━━━━━ The data ━━━━━

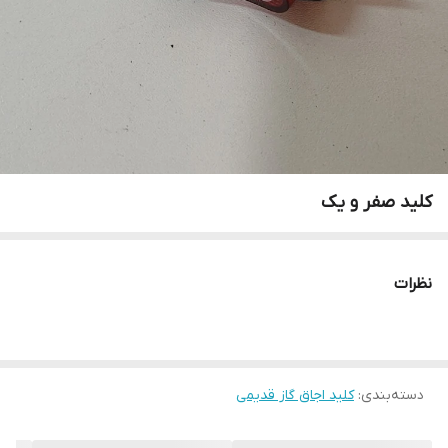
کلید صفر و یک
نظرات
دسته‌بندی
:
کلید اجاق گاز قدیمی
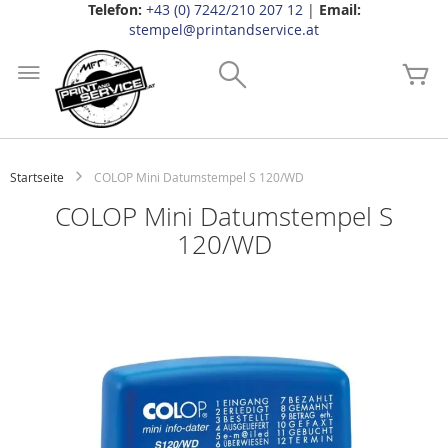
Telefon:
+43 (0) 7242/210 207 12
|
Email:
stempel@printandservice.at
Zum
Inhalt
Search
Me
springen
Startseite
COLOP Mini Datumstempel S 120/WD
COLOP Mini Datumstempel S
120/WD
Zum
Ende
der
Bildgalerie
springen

━━━━━
━━━━━ The data ━━━━━

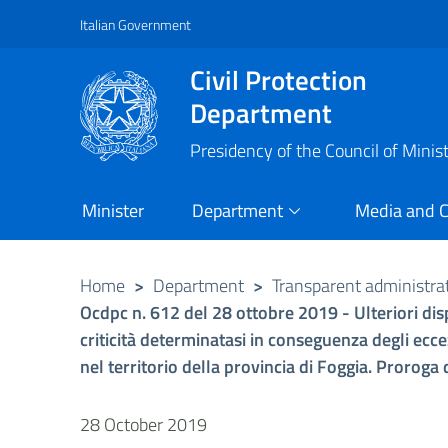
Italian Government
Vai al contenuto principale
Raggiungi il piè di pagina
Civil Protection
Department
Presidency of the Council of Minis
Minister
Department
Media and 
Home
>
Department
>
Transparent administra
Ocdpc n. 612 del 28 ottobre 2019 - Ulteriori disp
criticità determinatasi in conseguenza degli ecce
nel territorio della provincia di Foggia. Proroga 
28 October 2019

━━━━━

> [Your task]:
Each line in the records above that contains the word "Datumstempel" must be copied.

> [Output]:
COLOP Mini Datumstempel S 120/WD
COLOP Mini Datumstempel S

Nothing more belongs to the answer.